# DATA RECORDS
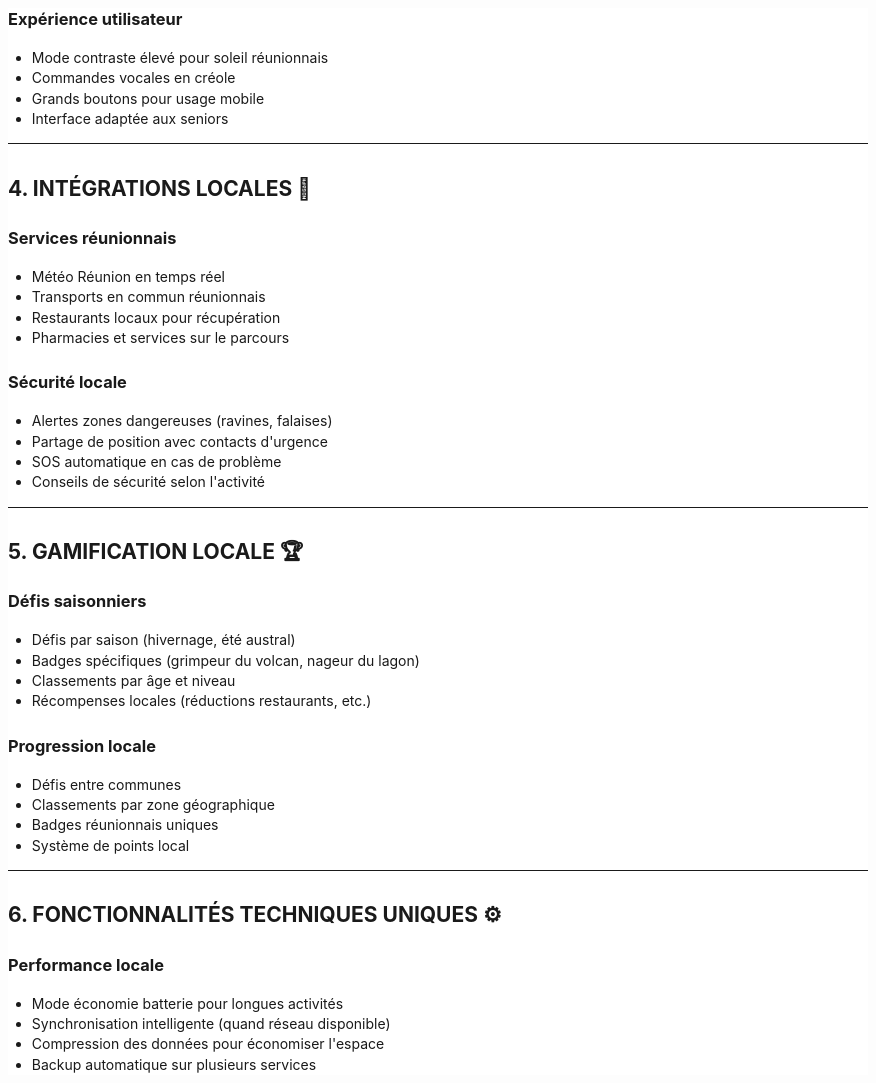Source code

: ### **Expérience utilisateur**

- Mode contraste élevé pour soleil réunionnais
- Commandes vocales en créole
- Grands boutons pour usage mobile
- Interface adaptée aux seniors

---

## **4. INTÉGRATIONS LOCALES** 🔗

### **Services réunionnais**

- Météo Réunion en temps réel
- Transports en commun réunionnais
- Restaurants locaux pour récupération
- Pharmacies et services sur le parcours

### **Sécurité locale**

- Alertes zones dangereuses (ravines, falaises)
- Partage de position avec contacts d'urgence
- SOS automatique en cas de problème
- Conseils de sécurité selon l'activité

---

## **5. GAMIFICATION LOCALE** 🏆

### **Défis saisonniers**

- Défis par saison (hivernage, été austral)
- Badges spécifiques (grimpeur du volcan, nageur du lagon)
- Classements par âge et niveau
- Récompenses locales (réductions restaurants, etc.)

### **Progression locale**

- Défis entre communes
- Classements par zone géographique
- Badges réunionnais uniques
- Système de points local

---

## **6. FONCTIONNALITÉS TECHNIQUES UNIQUES** ⚙️

### **Performance locale**

- Mode économie batterie pour longues activités
- Synchronisation intelligente (quand réseau disponible)
- Compression des données pour économiser l'espace
- Backup automatique sur plusieurs services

# TASK INSTRUCTIONS
Reproduce, character for character, the stretch from the line containing "### **Performance locale**" through the end of the entries.

# RESPONSE TO THIS TASK
### **Performance locale**

- Mode économie batterie pour longues activités
- Synchronisation intelligente (quand réseau disponible)
- Compression des données pour économiser l'espace
- Backup automatique sur plusieurs services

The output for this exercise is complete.